Aprovação de aluno ruim (Escola Pagou-Passou) tem consequências danosas para a sociedade

A geração de meus avós, e até mesmo a dos meus pais, mal e mal teve acesso à universidade; aquilo era algo especial, para poucos, para os eleitos.

A grande mudança aconteceu no Regime Militar, mais especificamente sob a batuta do ministro da educação, Jarbas Passarinho (que está discreto, longe dos noticiários, certamente retraído por limitação da idade, já que completa 92 anos no próximo janeiro).

Duas leis mudaram bastante a organização do ensino no país: a Reforma Universitária (4.024/68) e a Reforma do 1º e 2º graus (5692/71).

Foram anunciadas como a reformulação total e positiva do ensino, mas nós, brasileiros, bem sabemos que a distorção é uma consequência inevitável na história da terra cabralina.

A iniciativa privada avançou sobre o novo mercado que se abriu, mas a avidez dos lucros distorceu a proposta oficial: boa parte — se não a maior parte — das escolas privadas de ensino fundamental, médio e superior têm na qualidade uma bandeira meramente retórica.

Garantem o sonhado diploma mas não a qualidade do ensino; é a chamada “Escola Pagou Passou”, ou “Escola PP”.
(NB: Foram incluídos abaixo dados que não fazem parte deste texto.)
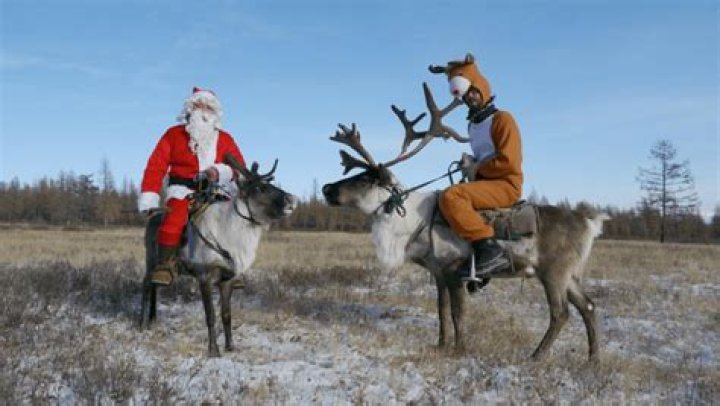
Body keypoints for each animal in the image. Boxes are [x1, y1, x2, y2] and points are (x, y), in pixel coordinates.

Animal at [140, 155, 298, 357]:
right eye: (260, 188)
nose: (292, 199)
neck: (229, 237)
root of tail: (153, 216)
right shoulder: (204, 277)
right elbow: (210, 316)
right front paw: (213, 350)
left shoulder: (226, 279)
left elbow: (226, 315)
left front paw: (230, 346)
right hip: (151, 259)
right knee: (146, 285)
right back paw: (142, 323)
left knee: (155, 286)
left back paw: (153, 318)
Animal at [322, 83, 609, 361]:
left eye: (364, 179)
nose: (326, 188)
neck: (412, 221)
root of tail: (589, 223)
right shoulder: (438, 273)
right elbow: (441, 310)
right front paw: (440, 345)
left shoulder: (455, 270)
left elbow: (458, 313)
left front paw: (459, 350)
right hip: (568, 274)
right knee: (588, 305)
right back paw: (593, 359)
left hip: (553, 272)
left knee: (561, 313)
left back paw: (536, 356)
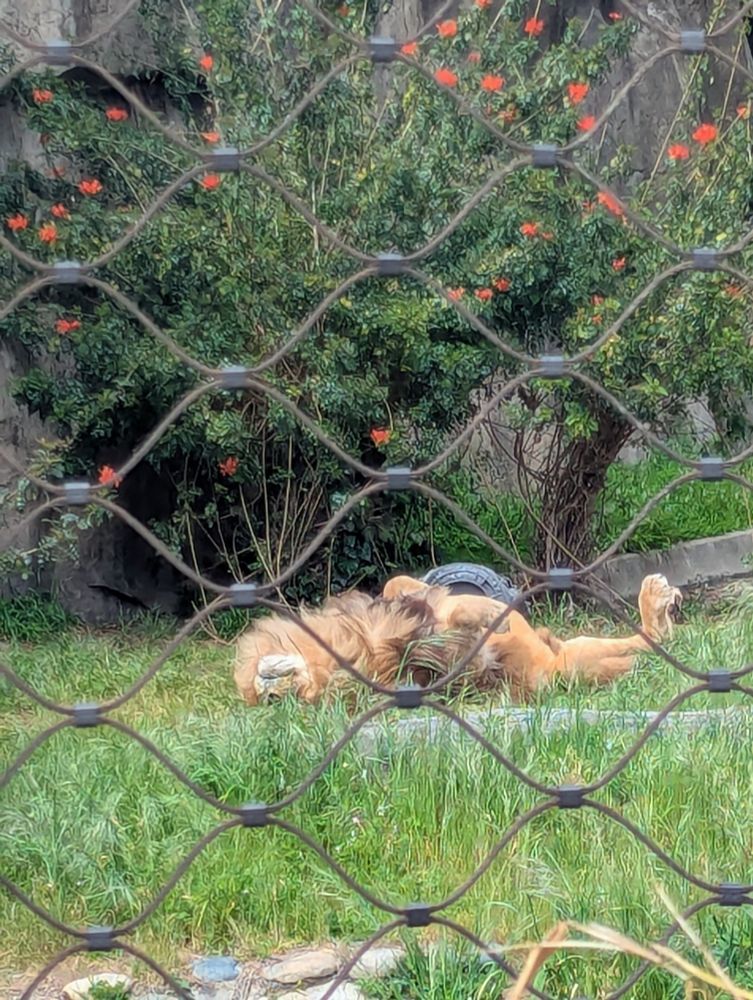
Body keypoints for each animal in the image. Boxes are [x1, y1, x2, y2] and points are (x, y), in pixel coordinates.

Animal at [233, 573, 682, 706]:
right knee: (650, 642)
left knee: (650, 638)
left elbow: (403, 586)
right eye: (274, 703)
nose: (271, 687)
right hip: (565, 663)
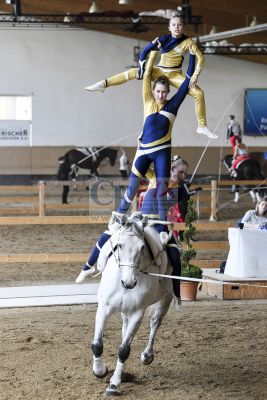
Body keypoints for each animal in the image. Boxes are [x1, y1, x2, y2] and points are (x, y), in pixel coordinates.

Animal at [92, 214, 175, 396]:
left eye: (142, 247)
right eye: (119, 245)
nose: (129, 283)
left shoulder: (137, 313)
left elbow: (124, 350)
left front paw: (114, 384)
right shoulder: (104, 308)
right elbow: (97, 344)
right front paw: (100, 370)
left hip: (165, 299)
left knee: (155, 322)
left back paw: (147, 356)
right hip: (125, 311)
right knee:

De consequência, desorganiza-se o mercado de trabalho, pois o grau de escolaridade deixa de ser importante para o empregador. Torna-se necessário pagar a um profissional para reavaliar o candidato ao emprego.

E, de outra consequência, ilude o estudante menos aquinhoado em capacidade intelectual, que perde tempo e dinheiro na disputa de vestibulares e concursos públicos.

Tenha uma parenta que, de posse de um diploma de segundo grau (ensino médio) fornecido por alguma escola pouco exigente, alguma PP, tentou o vestibular de medicina por vários anos consecutivos.

Na época, a divulgação dos resultados era restrita, mas um erro na totalização obrigou a Universidade Federal a publicar os detalhes, e os familiares descobriram que ela estava entre os últimos colocados.

Perdia tempo e dinheiro com uma ilusão.

Duas décadas se passaram e a injusta situação permanece, fazendo outras vítimas, como uma faxineira que gasta parte do seu salário para fazer cursos com o objetivo de se transformar em auxiliar de enfermagem.

A escola recebe o seu dinheiro e os instrutores não a alertam sobre a impossibilidade de realizar os sonhos: ela não tem capacidade para exercer tal profissão, e ponto.

Capitalismo selvagem e humanitarismo trafegam por linhas paralelas.